Babs, which is a half block from Astoria Park on Ditmars Boulevard, has only been open since mid-May, so Anna is still getting used to the routine – and excitement – of being a retail shopkeeper.
It’s the first business she has owned – it is, by the way, in case you’re wondering, named after her nickname – and it sells all the things she loves: candles, vintage and new glassware, coffee mugs, ceramics, tea towels, cutting boards and artisanal condiments such as honey and olive oil.
“I’ve always been a renter, and my concept for the store was to carry special items made by artisans that bring delight and intention into daily life,” she says. “Things to make a tiny apartment feel like home.”
Or to make a day in the park more fun.
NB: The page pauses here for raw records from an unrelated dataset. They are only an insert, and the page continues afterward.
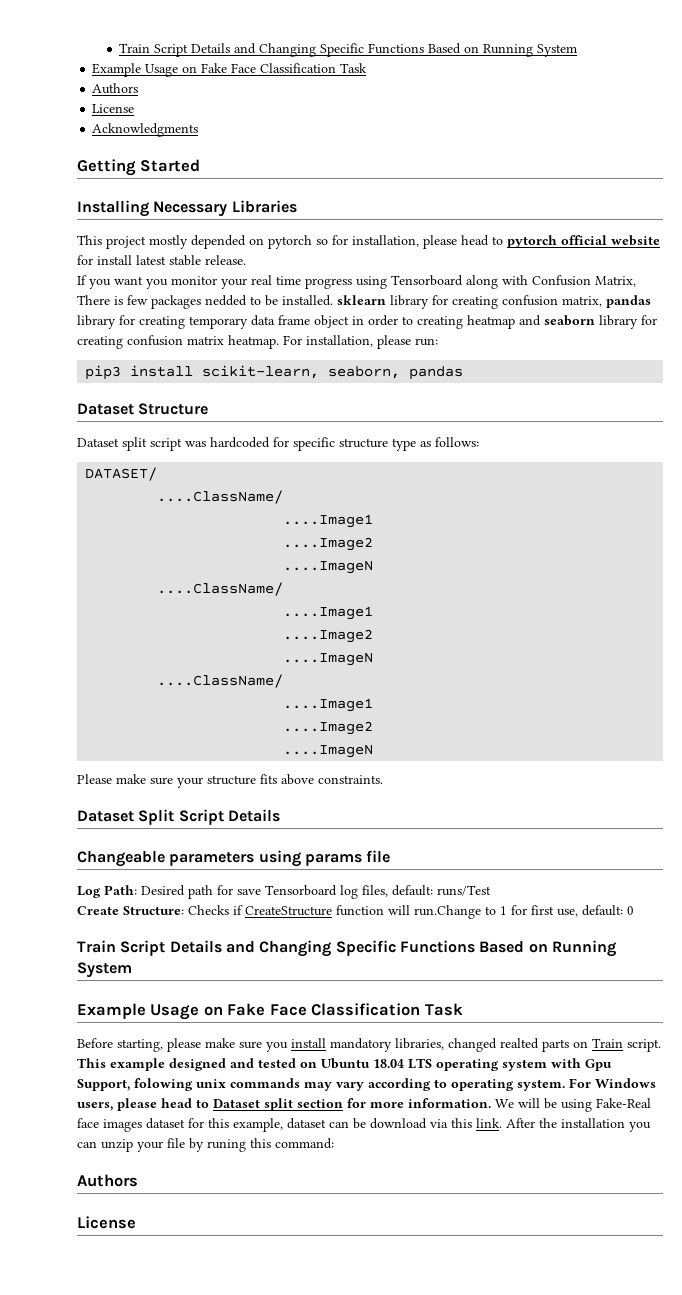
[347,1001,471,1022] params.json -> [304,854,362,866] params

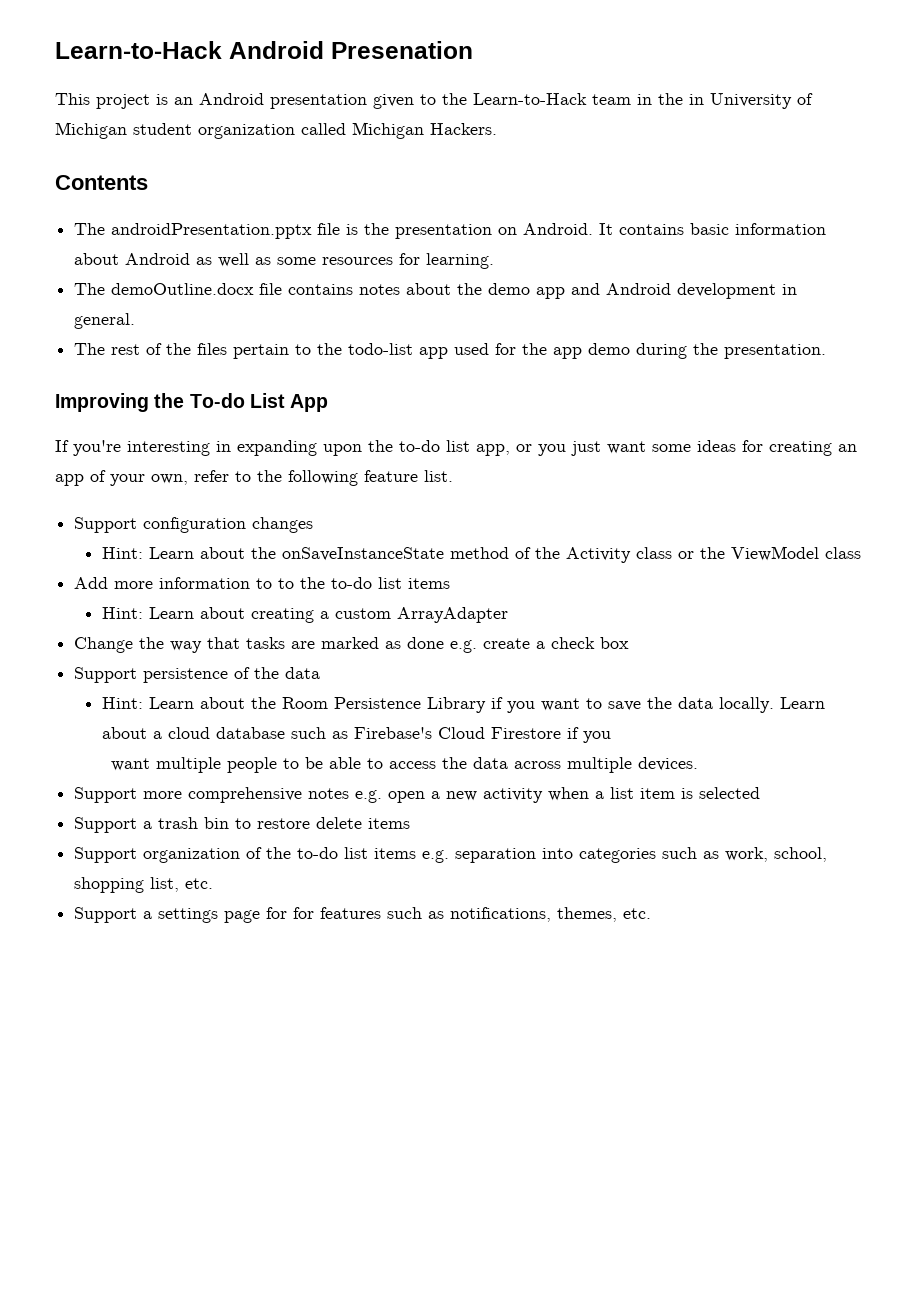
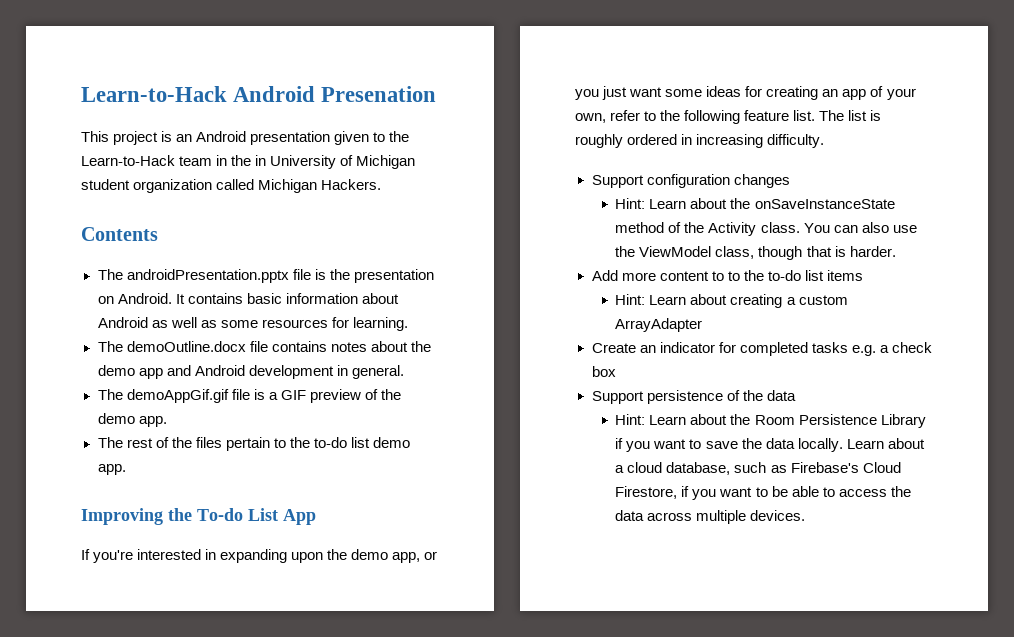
(136, 321) none -> [97,389,401,403] [97,413,167,427] // The demoAppGif.gif file is a GIF preview of the demo app.
[348,343,827,359] todo-list app used for the app demo during the presentation. -> [313,437,411,448] [97,464,126,475] to-do list demo app.
[127,441,210,456] interesting -> [137,549,202,560] interested
[399,440,470,452] to-do list -> [351,549,389,560] demo
(453, 476) none -> [819,110,882,121] [575,134,825,148] The list is roughly ordered in increasing difficulty.
[636,546,862,561] class or the ViewModel class -> [760,222,917,233] [615,246,896,260] class. You can also use the ViewModel class, though that is harder.
[159,577,251,589] information -> [659,271,709,281] content
[74,637,531,653] Change the way that tasks are marked as done e.g. create -> [591,342,876,356] Create an indicator for completed tasks e.g.
[216,727,286,739] database -> [666,462,731,475] database,
[491,727,612,743] [110,757,277,773] Firestore if you // want multiple people -> [615,486,753,500] Firestore, if you want
[74,787,761,803] [74,817,411,833] [74,847,828,863] [74,877,214,893] [74,907,652,923] // Support more comprehensive notes e.g. open a new activity when a list item is selected // Support a trash bin to restore delete items // Support organization of the to-do list items e.g. separation into categories such as work, school, shopping list, etc. // Support a settings page for for features such as notifications, themes, etc. -> (806, 515) none

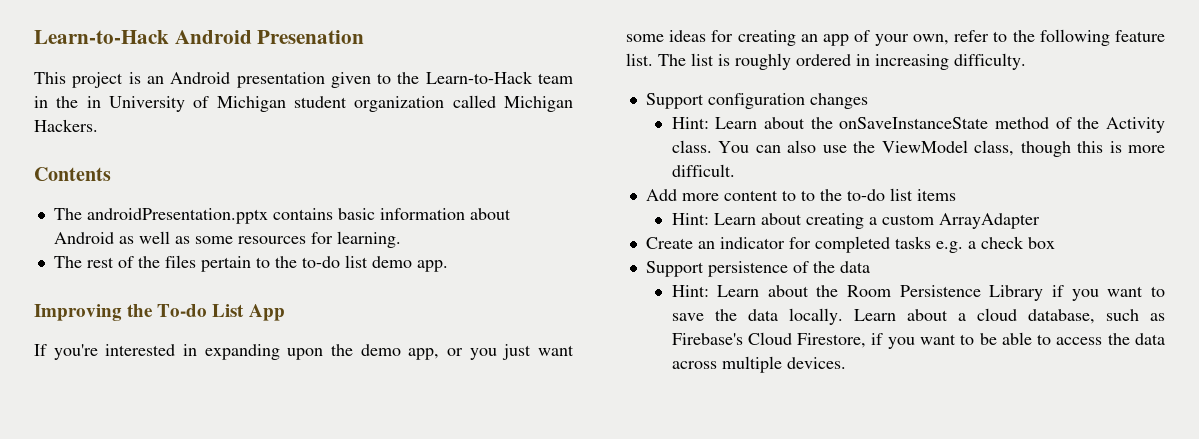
[292,269,434,283] [97,293,185,304] file is the presentation on Android. It -> (268, 216) none
[97,341,431,352] [97,365,404,379] [97,389,401,403] [97,413,167,427] // The demoOutline.docx file contains notes about the demo app and Android development in general. // The demoAppGif.gif file is a GIF preview of the demo app. -> (401, 239) none
[806,246,896,257] that is harder. -> [1077,141,1165,153] [671,164,735,177] this is more difficult.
Babs sells a variety of items for outings and offers a 24-hour picnic-rental package that includes a mat, a Frisbee, a cooler and a corn hole bean bag game.
“These are things that are too bulky and expensive to have in a small city apartment,” she says.
Anna, who is 29, tall and willowy and describes herself as a “hands-on person who wants my hands in many pots,” did, indeed, try her hand at several things before the debut of Babs.
Born in Chelsea, she grew up in the East Village and for as long as she can remember, she has been interested in and involved in the creative arts.
“I always wanted to own my own small business,” she says, adding that she was inspired by her father, a contractor with his own business. “And my passion is working with artists, interior designers and making things,” which is what Babs the boutique is all about.
After earning a degree at SUNY New Paltz (“I made up my own major – it was writing, photography and indigenous history in America”), Anna moved to Astoria and considered several careers, including independent filmmaking and opening a bottle shop but ended up working as a set dresser in the film industry. Her assignments included the CBS-TV show Bull.
Three years later, she entered the gig economy.
“I took any job I could get,” she says. “I did everything from helping my dad build a barn and custom cabinetry to photography and working as an events assistant.”
During the first year of the pandemic, when work dried up, Anna sheltered in her parents’ cabin upstate.
She spent most of last year selling her photographic prints and clay earrings in various vendor markets.
She also joined QNS Collaborative, which, she says, “fueled my fire.”
“I was having lunch in Sunnyside with my boyfriend, and he said, ‘Why not start a store and put everything you love in one place,’” she says.
So that’s what she did.
“I saw the space on the way to the park,” she says. “I don’t usually walk along Ditmars because I don’t live at this subway stop, but I was staying with my sister. I saw the sun pouring in the window and thought, ‘This feels like my store.’”
Anna and her father and her boyfriend renovated the petite space, which she declares is “the perfect size.”
Anna, by the way, built the shelves and the checkout counter.
When Babs is more established, Anna envisions hosting community events and gatherings.
She mentions book clubs and crochet circles. Perhaps she’ll invite a cheesemonger to give a presentation.
“I have a small-town mentality,” she says. “The people Babs is attracting make this feel like a small-town neighborhood. I love meeting everyone and seeing the same faces all the time.”